── Extrait étudié ──
Le magicien d’Oz (« The Wonderful Wizard of Oz ») de L. Frank Baum : derrière le conte, l’histoire de l’Amérique et de ses pionniers (2/2)

Deuxième partie de l’analyse du livre Le magicien d’Oz : les thèmes de la survie alimentaire, de l’auto-suffisance, de la subsistance, de l’escalvage, de la civilisation, la dichotomie du bien et du mal, le pouvoir de l’illusion, l’humour de Baum, etc.

Parmi les thèmes majeurs du roman, on trouve celui de la survie alimentaire omniprésent. Bien avant « The Hunger Games » de Suzanne Collins (qui s’inscrit finalement dans la même lignée), Dorothy doit affronter et faire face à la faim, préoccupation qui surgit dés ses premiers sur le chemin de briques jaunes. Il faut faire durer la maigre ration de pain sauvée du placard de son ancienne maison et les quelques fruits cueillis sur le chemin. Et toujours régulièrement trouver des moyens de subsistance sur le chemin pour elle et Toto. Ce souci omniprésent nous revoie encore ici à l’histoire américaine des colons toute entière marquée par cette lutte pour l’auto-suffisance, la résistance et ne dépendre que d’eux-même, s’obstinant malgré les conditions hostiles à vouloir cultiver les terres tandis que les Indiens favorisaient la chasse comme moyen de survie.
Dans le même registre, les éloges sur les « champs bien cultivés » et les « bons fermiers » abondent : « She was surprised, as she walked along, to see how pretty the country was about her. There were neat fences at the sides of the road, painted a dainty blue color, and beyond them were fields of grain and vegetables in abundance. Evidently the Munchkins were good farmers and able to raise large crops. »
Il en est de même avec les vertus traditionnelles américaines valorisées par Baum comme le dur labeur, on l’a dit, mais aussi la modestie, la simplicité ou encore la détermination.

A son arrivée dans cette nouvelle contrée, Dorothy est considérée comme une sauveuse ayant mis fin à l’esclavage des Munchkins, tribu de lutins vivant à l’Est du territoire.
Le thème de l’esclavage est d’ailleurs très présent dans le conte, aussi bien dans le premier royaume qu’elle traverse que plus tard lorsqu’elle doit délivrer les « Winkies » esclaves eux aussi de la méchante sorcière de l’Ouest. On retrouve le symbole du fouet rappelant les plantations du Sud : « When they returned to the castle the Wicked Witch beat them well with a strap, and sent them back to their work (…). »

Le thème de la civilisation, à l’époque du « Manifest Destiny » et de la mise en réserve des « méchants » Indiens « sauvages » (soutenue par Baum, cf son éditorial très controversé en 1890 appelant au génocide indien dans son journal « The Aberdeen Saturday Pioneer » et qui spécifiait notamment : « The Whites, by law of conquest, by justice of civilisation, are masters of the American continent« ) est aussi évoqué lors du dialogue entre Dorothy et la bonne sorcière du Nord qui lui demande si le Kansas est un pays civilisé alors que la première s’étonnait de trouver encore des sorcières qu’elle pensait mortes depuis des années. Elle lui explique alors : « (…) the civilized countries I believe there are no witches left, nor wizards, nor sorceresses, nor magicians. But, you see, the Land of Oz has never been civilized, for we are cut off from all the rest of the world. Therefore we still have witches and wizards amongst us. »
───
── Données brutes ──
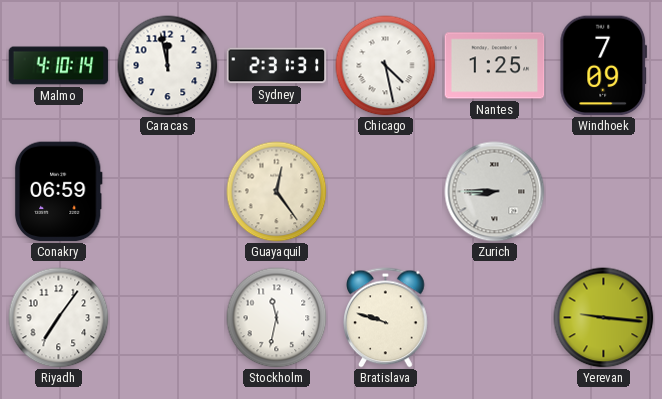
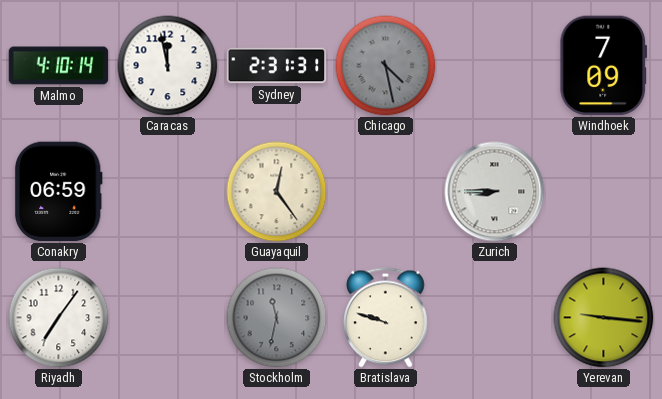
Chicago dial: white -> grey
Nantes: 1:25 -> none
Stockholm dial: white -> grey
───
Travail à faire:
A. Reformulez plus brièvement le paragraphe de l'extrait qui commence par « Le thème de l'esclavage est d'ailleurs », en conservant ses informations essentielles.
B. Énumérez toutes les vertus traditionnelles américaines que, d'après l'extrait, Baum valorise.
Seul l'extrait doit servir de source pour le travail demandé.

Réponses attendues:
A. L'esclavage occupe une place importante dans le conte. Il apparaît dans le premier royaume que traverse Dorothy, puis lorsqu'elle doit délivrer les « Winkies », asservis eux aussi par la méchante sorcière de l'Ouest. Le fouet, qui rappelle les plantations du Sud, en est le symbole : la sorcière bat les Winkies avec une courroie avant de les renvoyer au travail.

B.
- le dur labeur
- la modestie
- la simplicité
- la détermination